From the testimony presented during the trial, reasonable men could easily draw different conclusions. There was evidence from which the jury could have reasonably concluded that Mrs. Bourne was guilty of contributory negligence. The physical evidence, that is, the position of the vehicles after the collision, was not determinative of the cause of the impact and it was entirely within the province of the jury to make that determination. From the disputed testimony it could have found that the defendant was not guilty of negligence; it could have found that the defendant was guilty of primary negligence; or, that the plaintiff was guilty of contributory negligence. In the circumstances of this case, it clearly was the duty of the jury to make the determination as to fault.
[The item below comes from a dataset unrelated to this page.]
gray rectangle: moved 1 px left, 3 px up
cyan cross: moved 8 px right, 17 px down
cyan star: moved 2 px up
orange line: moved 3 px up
It returned a verdict for the defendant and we cannot say that the jury was clearly wrong.
Where the evidence is conflicting and the case is fairly tried under proper instructions the jury verdict will not be set aside unless it is plainly contrary to the weight of evidence or is without any evidence to support it. McDonald v. Beneficial Standard Life Ins. Co., W.Va., 235 S.E.2d 367 (1977); Hopkins v. Grubb, W.Va., 230 S.E.2d 470 (1977); Sydenstricker v. Vannoy, 151 W.Va. 177, 150 S.E.2d 905 (1966); Payne v. Kinder, 147 W.Va. 352, 127 S.E.2d 726 (1962); Overton v. Fields, 145 W.Va. 797, 117 S.E.2d 598 (1960); Laslo v. Griffith, 143 W.Va. 469, 102 S.E.2d 894 (1958); Wilson v. Edwards, 138 W.Va. 613, 77 S.E.2d 164 (1953).
For the reasons stated herein the judgment of the Circuit Court of Mercer County is affirmed.